Hopefully, if you’re new to Common Sense, like me, this has whetted your appetite for the journal and you’re looking forward to seeing it in digital form. In the meantime, you might want to read some of the work published elsewhere by members of the collective, such as Werner Bonefeld, John Holloway, Richard Gunn, Richard Noris, Alfred Mendes, Kosmas Psychopedis, Toni Negri, Nick Dyer-Witheford, Massimo De Angelis and Ana Dinerstein. If you were reading Common Sense back in the 1990s, perhaps contributed to it in some way and would like see Common Sense in digital form so that your students can read it on their expensive iPads and share it via underground file sharing networks, please have a dig around for those issues I’m missing and help me get them online.


Common Sense

The journal Common Sense exists as a relay station for the the exchange and dissemination of ideas. It is run on a co-operative and non-profitmaking basis. As a means of maintaining flexibility as to numbers of copies per issue, and of holding costs down, articles are reproduced in their original typescript. Common Sense is non-elitist, since anyone (or any group) with fairly modest financial resources can set up a journal along the same lines. Everything here is informal, and minimalist.
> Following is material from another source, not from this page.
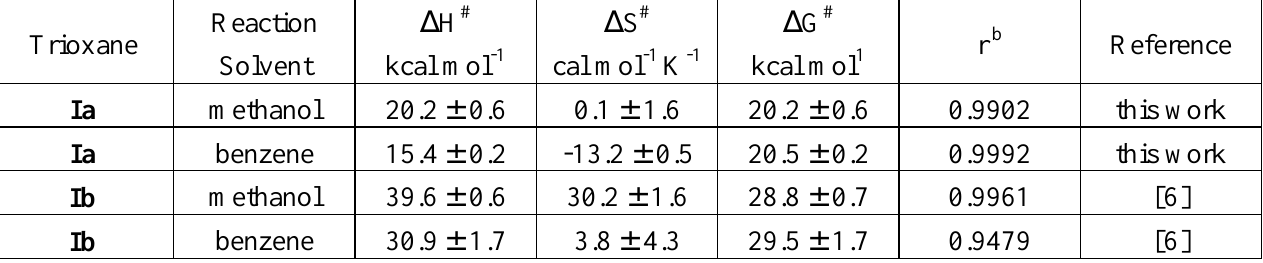
Table II. Activation Parameters a for the Unimolecular Thermolysis in Solution of Substituted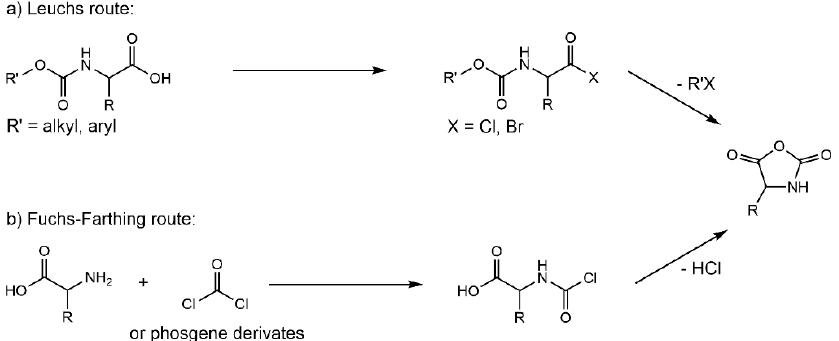
Figure 2. (a) Leuchs method to synthesize NCAs, (b) Fuchs – Farthing method to synthesize NCAs. Figure 2. ( a ) Leuchs method to synthesize NCAs, ( b ) Fuchs–Farthing method to synthesize NCAs. The ring-opening polymerization (ROP) of NCAs can produce ‘living’ polypeptides.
Why, as a title. ‘Common Sense’? In its usual ordinary-language meaning, the term ’common sense’ refers to that which appears obvious beyond question: “But it’s just common sense!”. According to a secondary conventional meaning, ‘common sense’ refers to a sense (a view, an understanding or outlook) which is ‘common’ inasmuch as it is widely agreed upon or shared. Our title draws upon the latter of these meanings, while at the same time qualifying it, and bears only an ironical relation to the first.

In classical thought, and more especially in Scottish eighteenth century philosophy, the term ‘common sense’ carried with it two connotations: (i) ‘common sense’ meant public of shared sense (the Latin ‘sensus comunis‘ being translated as ‘publick sense’ by Francis Hutcheson in 1728). And (ii) ‘comnon sense’ signified that sense, or capacity, which allows us to totalise or synthesise the data supplied by the five senses (sight, touch and so on) of a more familiar kind. (The conventional term ‘sixth sense‘, stripped of its mystical and spiritualistic suggestions, originates from the idea of a ‘common sense’ understood in this latter way). It is in this twofold philosophical sense of ‘common sense’ that our title is intended.